Bleeding disorder is a set of diseases which normally affect the process of clotting of our blood. This bleeding can be in many cases like during an accident, trauma condition, surgery, injury or a menstrual cycle. These bleeding disorders are not only associated with bloods leaving out from our body, rather it can also be an internal bleeding beneath our skin or brain. These may be hemophilia A and B or Willebrand’s disease for example. Sometimes this disease is also termed as royal disease.
The main symptom of bleeding disorder would be excessive bleeding and prolonged clotting time during normal injuries also. These can also easily identified by frequent nose bleeding, heavy menstrual bleeding and unexplained bruishing.
There are mainly two common type of instant treatment available for bleeding disorder, which is iron supplementation or clotting factor repalacement and blood transfusion. These are the therapeutic aspect, but extended research is in progress in various countries, where this disease has a greater prevalence rate.

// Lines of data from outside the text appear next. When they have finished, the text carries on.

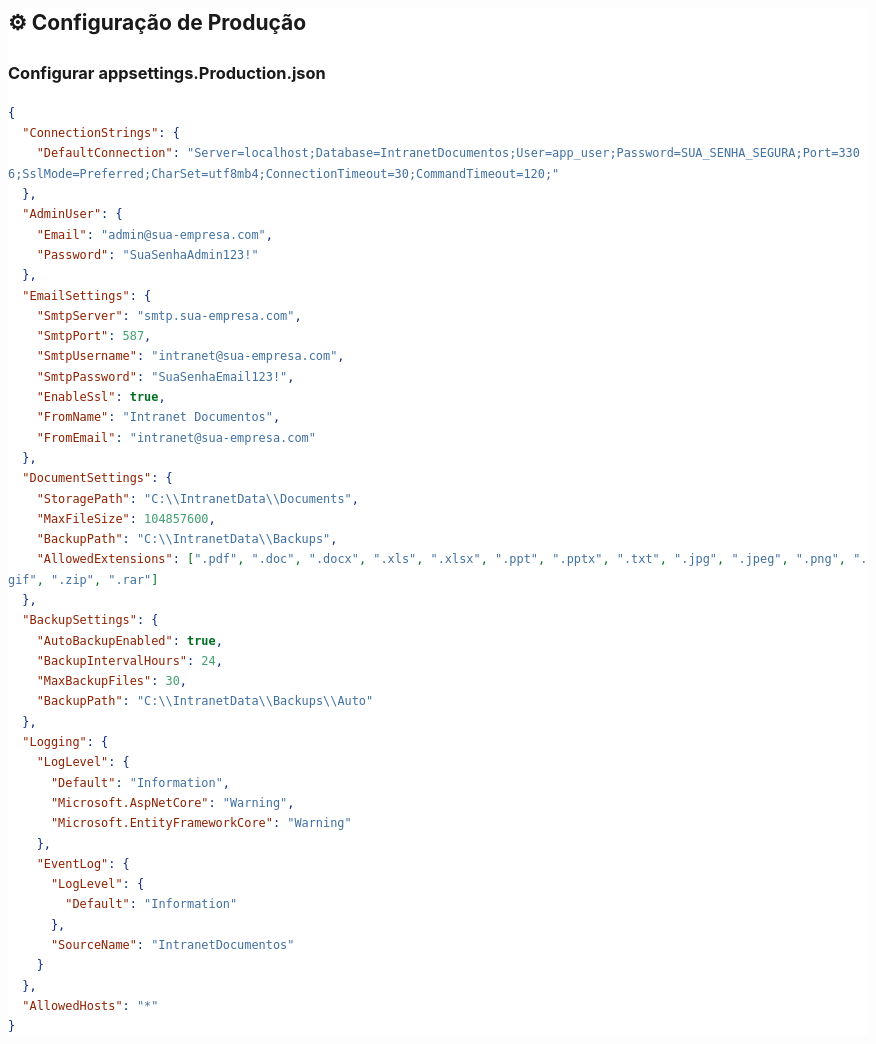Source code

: 
## ⚙️ Configuração de Produção

### Configurar appsettings.Production.json

```json
{
  "ConnectionStrings": {
    "DefaultConnection": "Server=localhost;Database=IntranetDocumentos;User=app_user;Password=SUA_SENHA_SEGURA;Port=3306;SslMode=Preferred;CharSet=utf8mb4;ConnectionTimeout=30;CommandTimeout=120;"
  },
  "AdminUser": {
    "Email": "admin@sua-empresa.com",
    "Password": "SuaSenhaAdmin123!"
  },
  "EmailSettings": {
    "SmtpServer": "smtp.sua-empresa.com",
    "SmtpPort": 587,
    "SmtpUsername": "intranet@sua-empresa.com",
    "SmtpPassword": "SuaSenhaEmail123!",
    "EnableSsl": true,
    "FromName": "Intranet Documentos",
    "FromEmail": "intranet@sua-empresa.com"
  },
  "DocumentSettings": {
    "StoragePath": "C:\\IntranetData\\Documents",
    "MaxFileSize": 104857600,
    "BackupPath": "C:\\IntranetData\\Backups",
    "AllowedExtensions": [".pdf", ".doc", ".docx", ".xls", ".xlsx", ".ppt", ".pptx", ".txt", ".jpg", ".jpeg", ".png", ".gif", ".zip", ".rar"]
  },
  "BackupSettings": {
    "AutoBackupEnabled": true,
    "BackupIntervalHours": 24,
    "MaxBackupFiles": 30,
    "BackupPath": "C:\\IntranetData\\Backups\\Auto"
  },
  "Logging": {
    "LogLevel": {
      "Default": "Information",
      "Microsoft.AspNetCore": "Warning",
      "Microsoft.EntityFrameworkCore": "Warning"
    },
    "EventLog": {
      "LogLevel": {
        "Default": "Information"
      },
      "SourceName": "IntranetDocumentos"
    }
  },
  "AllowedHosts": "*"
}
```
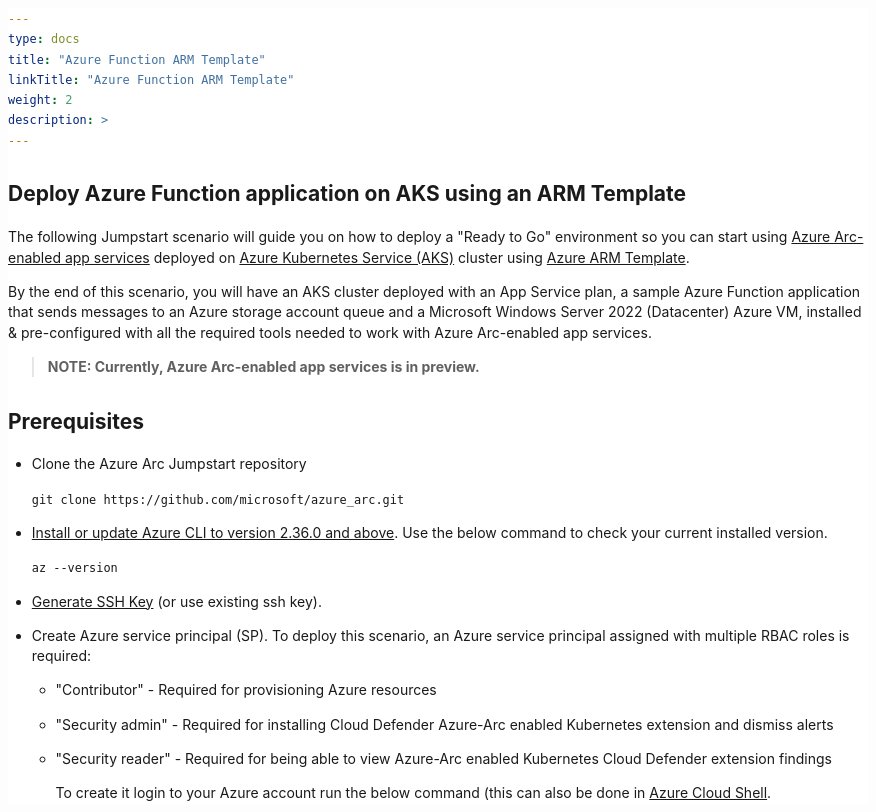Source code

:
 ```yaml
---
type: docs
title: "Azure Function ARM Template"
linkTitle: "Azure Function ARM Template"
weight: 2
description: >
---
```


## Deploy Azure Function application on AKS using an ARM Template

The following Jumpstart scenario will guide you on how to deploy a "Ready to Go" environment so you can start using [Azure Arc-enabled app services](https://docs.microsoft.com/azure/app-service/overview-arc-integration) deployed on [Azure Kubernetes Service (AKS)](https://docs.microsoft.com/azure/aks/intro-kubernetes) cluster using [Azure ARM Template](https://docs.microsoft.com/azure/azure-resource-manager/templates/overview).

By the end of this scenario, you will have an AKS cluster deployed with an App Service plan, a sample Azure Function application that sends messages to an Azure storage account queue and a Microsoft Windows Server 2022 (Datacenter) Azure VM, installed & pre-configured with all the required tools needed to work with Azure Arc-enabled app services.

> **NOTE: Currently, Azure Arc-enabled app services is in preview.**

## Prerequisites

- Clone the Azure Arc Jumpstart repository

    ```shell
    git clone https://github.com/microsoft/azure_arc.git
    ```

- [Install or update Azure CLI to version 2.36.0 and above](https://docs.microsoft.com/cli/azure/install-azure-cli?view=azure-cli-latest). Use the below command to check your current installed version.

  ```shell
  az --version
  ```

- [Generate SSH Key](https://docs.microsoft.com/azure/virtual-machines/linux/create-ssh-keys-detailed) (or use existing ssh key).

- Create Azure service principal (SP). To deploy this scenario, an Azure service principal assigned with multiple RBAC roles is required:

  - "Contributor" - Required for provisioning Azure resources
  - "Security admin" - Required for installing Cloud Defender Azure-Arc enabled Kubernetes extension and dismiss alerts
  - "Security reader" - Required for being able to view Azure-Arc enabled Kubernetes Cloud Defender extension findings

    To create it login to your Azure account run the below command (this can also be done in [Azure Cloud Shell](https://shell.azure.com/).
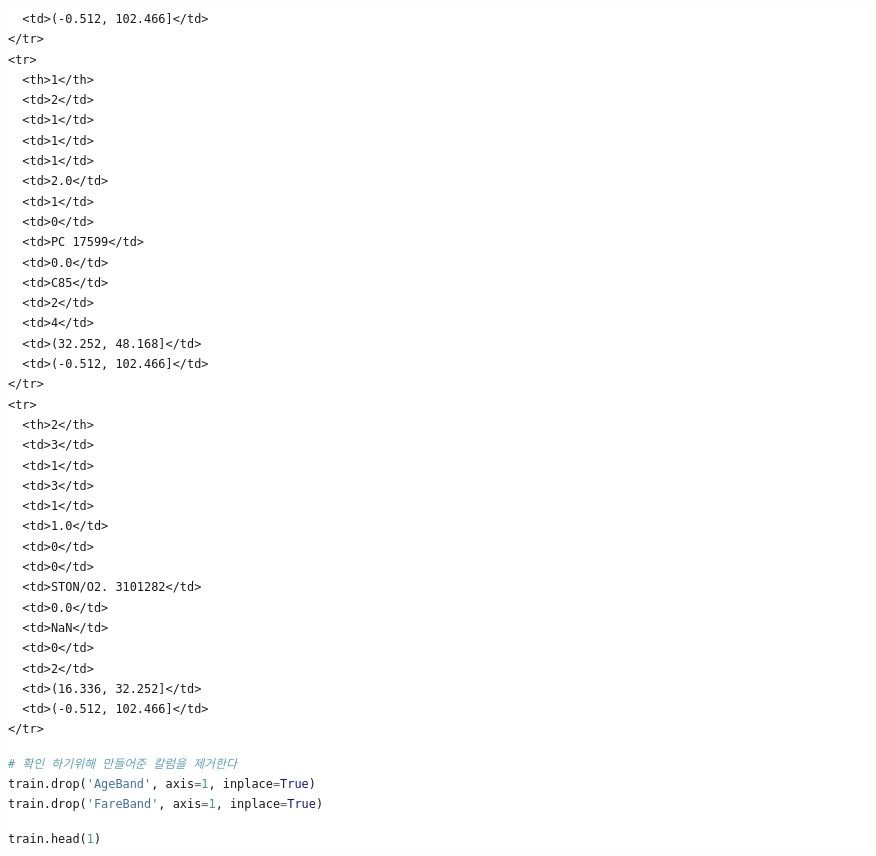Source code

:       <td>(-0.512, 102.466]</td>
    </tr>
    <tr>
      <th>1</th>
      <td>2</td>
      <td>1</td>
      <td>1</td>
      <td>1</td>
      <td>2.0</td>
      <td>1</td>
      <td>0</td>
      <td>PC 17599</td>
      <td>0.0</td>
      <td>C85</td>
      <td>2</td>
      <td>4</td>
      <td>(32.252, 48.168]</td>
      <td>(-0.512, 102.466]</td>
    </tr>
    <tr>
      <th>2</th>
      <td>3</td>
      <td>1</td>
      <td>3</td>
      <td>1</td>
      <td>1.0</td>
      <td>0</td>
      <td>0</td>
      <td>STON/O2. 3101282</td>
      <td>0.0</td>
      <td>NaN</td>
      <td>0</td>
      <td>2</td>
      <td>(16.336, 32.252]</td>
      <td>(-0.512, 102.466]</td>
    </tr>
  </tbody>
</table>
</div>




```python
# 확인 하기위해 만들어준 칼럼을 제거한다
train.drop('AgeBand', axis=1, inplace=True)
train.drop('FareBand', axis=1, inplace=True)
```


```python
train.head(1)
```

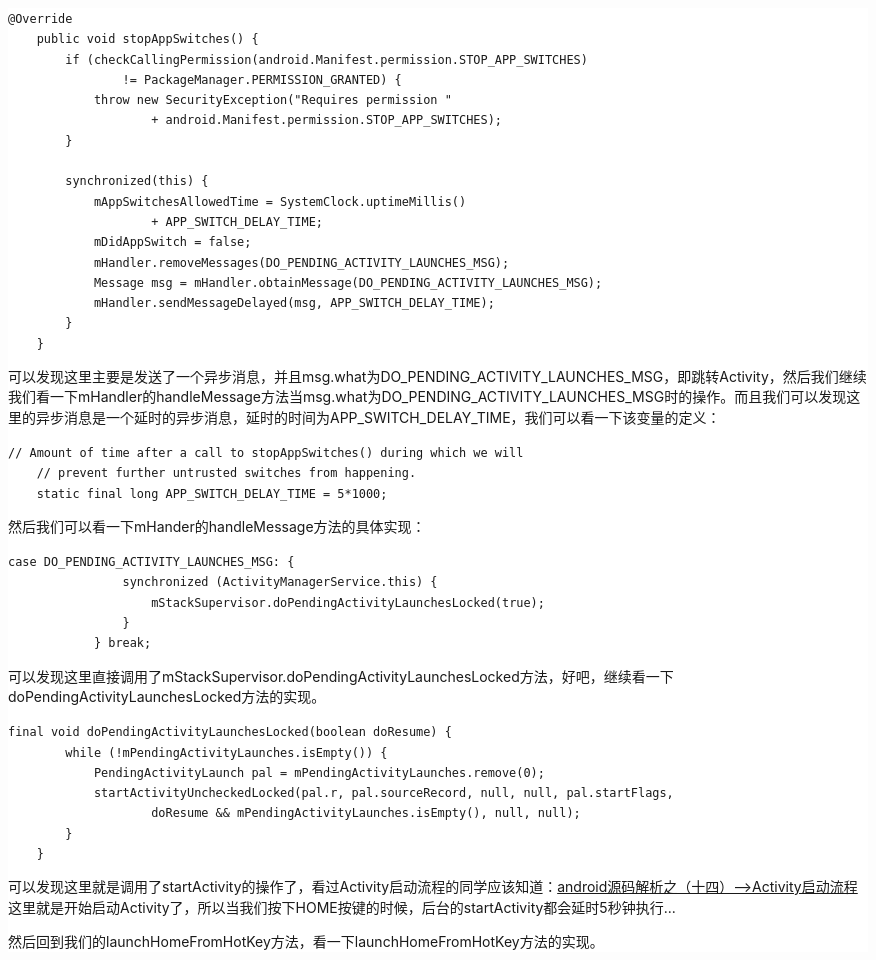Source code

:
 ```
@Override
    public void stopAppSwitches() {
        if (checkCallingPermission(android.Manifest.permission.STOP_APP_SWITCHES)
                != PackageManager.PERMISSION_GRANTED) {
            throw new SecurityException("Requires permission "
                    + android.Manifest.permission.STOP_APP_SWITCHES);
        }

        synchronized(this) {
            mAppSwitchesAllowedTime = SystemClock.uptimeMillis()
                    + APP_SWITCH_DELAY_TIME;
            mDidAppSwitch = false;
            mHandler.removeMessages(DO_PENDING_ACTIVITY_LAUNCHES_MSG);
            Message msg = mHandler.obtainMessage(DO_PENDING_ACTIVITY_LAUNCHES_MSG);
            mHandler.sendMessageDelayed(msg, APP_SWITCH_DELAY_TIME);
        }
    }
```
可以发现这里主要是发送了一个异步消息，并且msg.what为DO_PENDING_ACTIVITY_LAUNCHES_MSG，即跳转Activity，然后我们继续我们看一下mHandler的handleMessage方法当msg.what为DO_PENDING_ACTIVITY_LAUNCHES_MSG时的操作。而且我们可以发现这里的异步消息是一个延时的异步消息，延时的时间为APP_SWITCH_DELAY_TIME，我们可以看一下该变量的定义：

```
// Amount of time after a call to stopAppSwitches() during which we will
    // prevent further untrusted switches from happening.
    static final long APP_SWITCH_DELAY_TIME = 5*1000;
```
然后我们可以看一下mHander的handleMessage方法的具体实现：

```
case DO_PENDING_ACTIVITY_LAUNCHES_MSG: {
                synchronized (ActivityManagerService.this) {
                    mStackSupervisor.doPendingActivityLaunchesLocked(true);
                }
            } break;
```
可以发现这里直接调用了mStackSupervisor.doPendingActivityLaunchesLocked方法，好吧，继续看一下doPendingActivityLaunchesLocked方法的实现。

```
final void doPendingActivityLaunchesLocked(boolean doResume) {
        while (!mPendingActivityLaunches.isEmpty()) {
            PendingActivityLaunch pal = mPendingActivityLaunches.remove(0);
            startActivityUncheckedLocked(pal.r, pal.sourceRecord, null, null, pal.startFlags,
                    doResume && mPendingActivityLaunches.isEmpty(), null, null);
        }
    }
```
可以发现这里就是调用了startActivity的操作了，看过Activity启动流程的同学应该知道：<a href="http://blog.csdn.net/qq_23547831/article/details/51224992">android源码解析之（十四）-->Activity启动流程</a> 这里就是开始启动Activity了，所以当我们按下HOME按键的时候，后台的startActivity都会延时5秒钟执行...

然后回到我们的launchHomeFromHotKey方法，看一下launchHomeFromHotKey方法的实现。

According to a recent study in Japan, the median age was 42.5 years (range, 17–55 years) in patients and 40.0 years (range, 25–55 years) in control subjects. Forty-six percent of patients had anemia; the median pictorial bleeding assessment chart score was 271. Seven percent of the control subjects with a subjectively normal menstruation had anemia. Twenty-six percent of patients had gynecologic abnormalities, which was considered to explain HMB. Overall, we found an underlying bleeding disorder in 29% of the patients, which was comparable for unexplained and explained HMB (31% vs 27%; P = .75). We diagnosed 6 cases of Von Willebrand's disease, 4 cases of factor XI deficiency, and 1 case of factor VII deficiency. The only abnormalities that we found in control subjects were platelet aggregation defects (11% in control subjects vs 23% in patients). Patients had a significantly longer activated partial thromboplastin time compared with control subjects (26.5 vs 25.0 seconds; P = .001) that was caused by lower median levels of factor XI (100 vs 124 IU/dL; P < .001).